Document start
A screenshot of Tarsos with 1 a pitch class histogram, 2 a pitch class interval table, 3 a melograph with pitch estimations, 4 a midi keyboard and 5 a waveform.

One way to closely inspect pitch distributions is to select only a part of the estimations. In the block diagram of Figure 7, this is represented by the funnel. Selection in time is possible using the waveform view (Figure ?-5). For example, the aim could be a comparison of pitch distributions at the beginning and the end of a piece, to reveal whether a choir lowered or raised its pitch during a performance (see Section ? for a more elaborate example).

Selection in pitch range is possible and can be combined with a selection in time using the melograph (Figure ?-3). One may select the melodic range such as to exclude pitched percussion, and this could yield a completely different pitch class histogram. This feature is practical, for example when a flute melody is accompanied with a low-pitched drum and when you are only interested in flute tuning. With the melograph it is also possible to zoom in on one or two notes, which is interesting for studying pitch contours. As mentioned earlier, not all music is organized by fixed pitch classes. An example of such pitch organization is given in Figure ?, a fragment of Indian music where the estimations contain information that cannot be reduced to fixed pitch classes.

To allow efficient selection of estimations in the time and frequency, they are stored in a kd-tree [12]. Once such a selection of estimations is made, a new pitch histogram is constructed and the pitch class histogram view (Figure ?-1) changes instantly.
Document end
* Work to complete
• A. Retype, without changes, the part of the Tarsos passage that opens with the words containing "Selection in pitch" and closes with "to fixed pitch classes.".
• B. Summarize the Tarsos passage in two sentences.
• C. Carry on the Tarsos passage from the point at which it ends.
The listing is separate material with no connection to the Tarsos passage.
Dataset content start
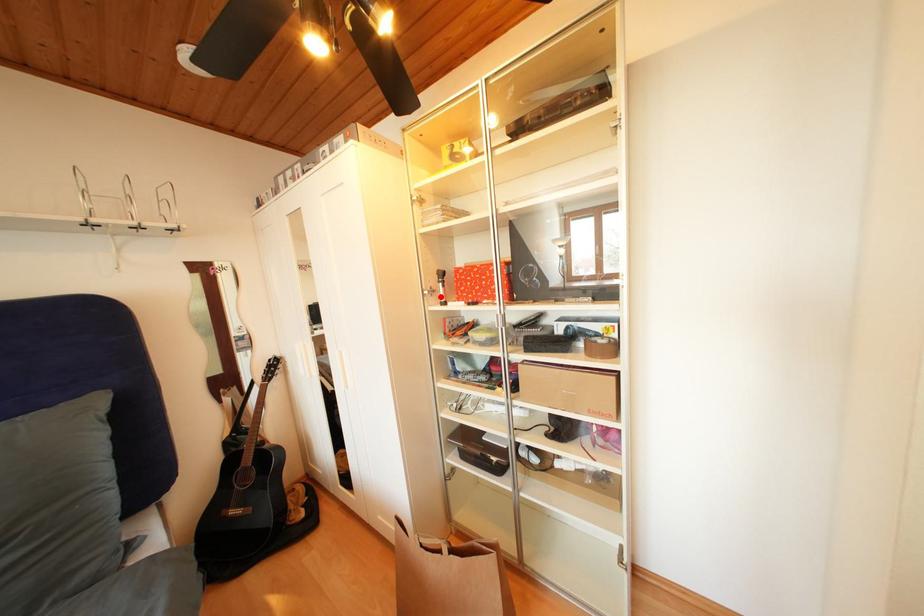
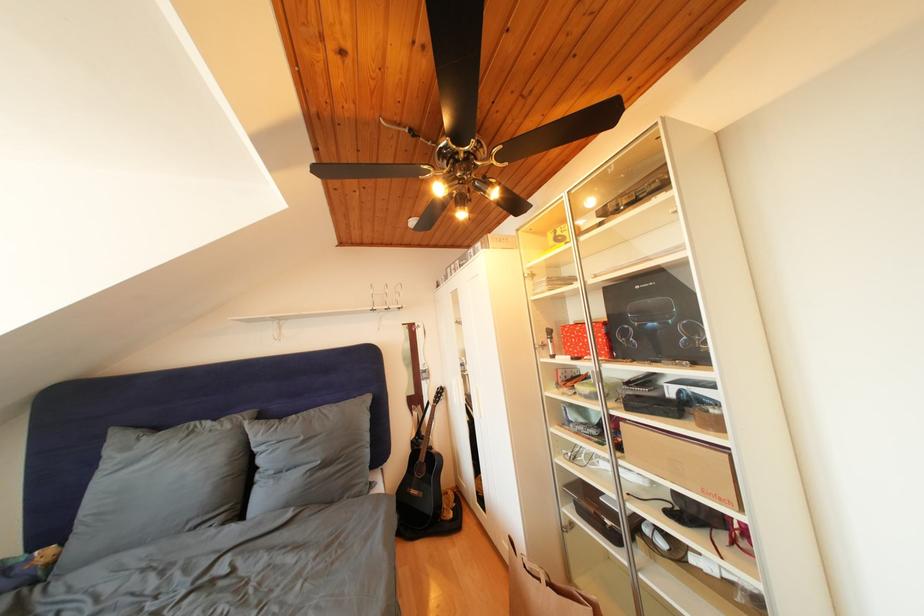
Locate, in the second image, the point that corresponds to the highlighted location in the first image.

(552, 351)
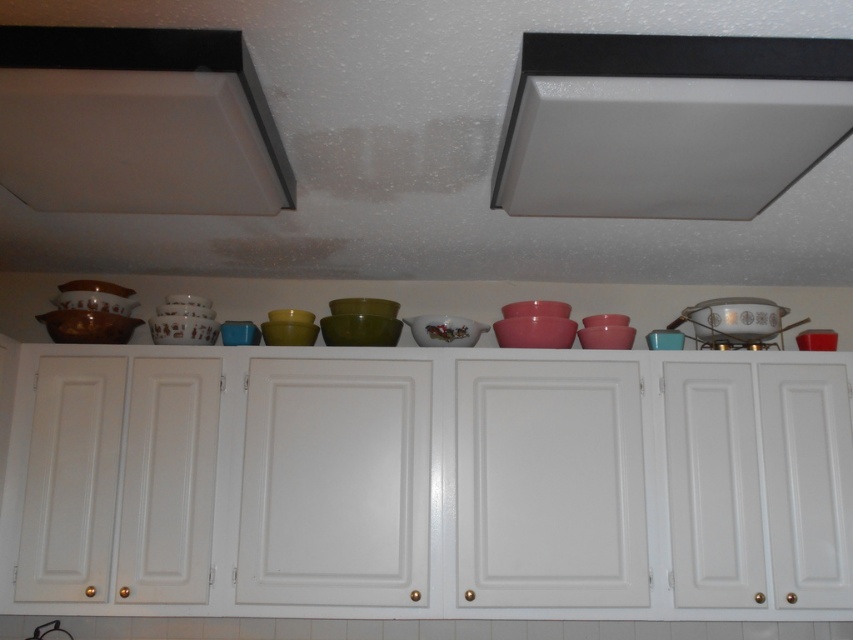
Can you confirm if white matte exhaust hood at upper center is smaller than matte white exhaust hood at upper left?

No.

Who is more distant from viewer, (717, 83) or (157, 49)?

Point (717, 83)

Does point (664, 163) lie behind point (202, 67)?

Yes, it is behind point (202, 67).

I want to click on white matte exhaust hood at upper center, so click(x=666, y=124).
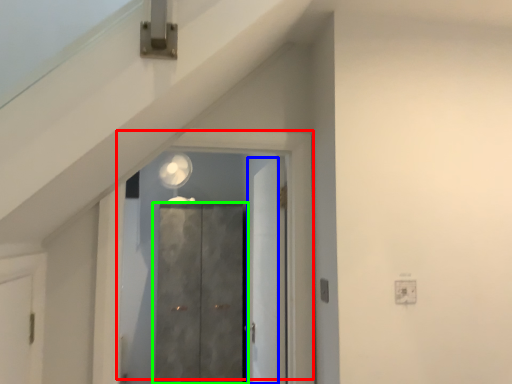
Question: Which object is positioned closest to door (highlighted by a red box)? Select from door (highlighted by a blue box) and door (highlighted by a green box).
Dataset content end
* Answers to the exercise
• A.
Selection in pitch range is possible and can be combined with a selection in time using the melograph (Figure ?-3). One may select the melodic range such as to exclude pitched percussion, and this could yield a completely different pitch class histogram. This feature is practical, for example when a flute melody is accompanied with a low-pitched drum and when you are only interested in flute tuning. With the melograph it is also possible to zoom in on one or two notes, which is interesting for studying pitch contours. As mentioned earlier, not all music is organized by fixed pitch classes. An example of such pitch organization is given in Figure ?, a fragment of Indian music where the estimations contain information that cannot be reduced to fixed pitch classes.

• B. Tarsos lets users select only part of the pitch estimations, either in time through the waveform view or in pitch range through the melograph, which can exclude pitched percussion or zoom in on one or two notes. The estimations are stored in a kd-tree for efficient selection, and once a selection is made, a new pitch histogram is constructed and the pitch class histogram view changes instantly.

• C.
Once a pitch class histogram is obtained, peak detection is a logical next step. With the user interface, manual adjustment of the automatically identified peaks is possible. New peak locations can be added and existing ones can be moved or deleted. In order to verify the pitch classes manually, it is possible to click anywhere on the pitch class histogram. This sends a midi-message with a pitch bend to synthesize a sound with a pitch that corresponds to the clicked location. Changes made to the peak locations propagate instantly throughout the interface.

The pitch class interval matrix (Figure ?-2) shows all new pitch class intervals. Reference pitches are added to the melograph and midi tuning messages are sent (see Section ?). The pitch class interval matrix is also interactive. When an interval is clicked on, the two pitch classes that create the interval sound at the same time. The dynamics of the process and the combination of both visual and auditory clues makes manually adjusted, precise peak extraction, and therefore tone scale detection, possible. Finally, the graphical display of a piano keyboard in Tarsos allows us to play in the (new) scale. This feature can be executed on a computer keyboard as well, where notes are projected on keys. Any of the standard midi instruments sounds can be chosen.

It is possible to shift the pitch class histogram up- or downwards. The data is then viewed as a repetitive, octave based, circular representation. In order to compare scales, it is possible to upload a previously detected scale (see Section ?) and shift it, to find a particular fit. This can be done by hand, exploring all possibilities of overlaying intervals, or the best fit can be suggested by Tarsos.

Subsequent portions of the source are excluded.